Text block:

──────

This is perhaps most true of Ismael "El Mayo" Zambada, El Chapo's business partner and one of the most prolific drug traffickers in the world. With El Chapo's recapture, El Mayo will once again become the nominal head of the Sinaloa Cartel, pushing him back into the spotlight (El Mayo is the man believed to have taken the reins of the Sinaloa Cartel following El Chapo's 2014 arrest, and he is expected to assume full control once again). But if El Mayo becomes the new top target of Mexican officials, and he were to be captured, it would remove one of the most enduring figures of the Sinaloa Cartel, potentially crippling a significant portion of its operations.

SEE ALSO: El Mayo Profile

Additionally, it is conceivable, though unlikely, for a figure such as former Sinaloa boss Juan José Esparragoza Moreno, alias "El Azul" -- who reportedly died in June 2014 of a heart attack – to re-emerge. Mexican criminals have been known to fake their death, as was the case with Nazario Moreno Gonzalez, alias "El Chayo," of La Famila Michoacana, and El Azul's death was never confirmed. This has prompted conspiracy theories he is alive and well, and possibly even an invisible power within the Sinaloa Cartel capable of managing its activities in El Chapo's absence.

──────

Entries supplied:

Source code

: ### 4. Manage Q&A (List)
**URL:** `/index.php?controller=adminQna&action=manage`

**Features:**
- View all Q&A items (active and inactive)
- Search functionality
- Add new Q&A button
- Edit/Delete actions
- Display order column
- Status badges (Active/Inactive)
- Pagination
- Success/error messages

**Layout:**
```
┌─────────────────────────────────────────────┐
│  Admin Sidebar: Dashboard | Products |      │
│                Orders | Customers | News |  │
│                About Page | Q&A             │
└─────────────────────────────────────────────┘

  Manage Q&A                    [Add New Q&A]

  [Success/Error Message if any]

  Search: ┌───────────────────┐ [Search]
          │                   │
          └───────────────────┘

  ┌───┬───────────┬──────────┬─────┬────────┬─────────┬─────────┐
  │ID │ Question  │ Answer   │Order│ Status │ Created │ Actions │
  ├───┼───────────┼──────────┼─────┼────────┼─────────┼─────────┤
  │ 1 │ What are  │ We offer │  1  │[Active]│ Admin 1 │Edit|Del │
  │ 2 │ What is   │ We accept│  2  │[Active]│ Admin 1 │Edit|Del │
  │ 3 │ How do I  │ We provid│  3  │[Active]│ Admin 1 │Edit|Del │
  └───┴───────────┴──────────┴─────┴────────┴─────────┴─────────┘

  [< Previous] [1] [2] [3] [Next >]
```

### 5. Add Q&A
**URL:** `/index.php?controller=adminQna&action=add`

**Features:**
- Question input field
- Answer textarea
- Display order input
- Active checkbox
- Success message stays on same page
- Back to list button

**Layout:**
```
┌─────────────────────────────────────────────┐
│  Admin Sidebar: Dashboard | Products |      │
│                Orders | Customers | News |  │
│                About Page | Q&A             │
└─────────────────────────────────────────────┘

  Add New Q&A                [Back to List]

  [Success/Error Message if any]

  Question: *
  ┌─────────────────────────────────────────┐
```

──────

Problem details: Transcribe the full text about El Mayo and the Sinaloa Cartel, keeping every word and punctuation mark unchanged.

Response:
This is perhaps most true of Ismael "El Mayo" Zambada, El Chapo's business partner and one of the most prolific drug traffickers in the world. With El Chapo's recapture, El Mayo will once again become the nominal head of the Sinaloa Cartel, pushing him back into the spotlight (El Mayo is the man believed to have taken the reins of the Sinaloa Cartel following El Chapo's 2014 arrest, and he is expected to assume full control once again). But if El Mayo becomes the new top target of Mexican officials, and he were to be captured, it would remove one of the most enduring figures of the Sinaloa Cartel, potentially crippling a significant portion of its operations.

SEE ALSO: El Mayo Profile

Additionally, it is conceivable, though unlikely, for a figure such as former Sinaloa boss Juan José Esparragoza Moreno, alias "El Azul" -- who reportedly died in June 2014 of a heart attack – to re-emerge. Mexican criminals have been known to fake their death, as was the case with Nazario Moreno Gonzalez, alias "El Chayo," of La Famila Michoacana, and El Azul's death was never confirmed. This has prompted conspiracy theories he is alive and well, and possibly even an invisible power within the Sinaloa Cartel capable of managing its activities in El Chapo's absence.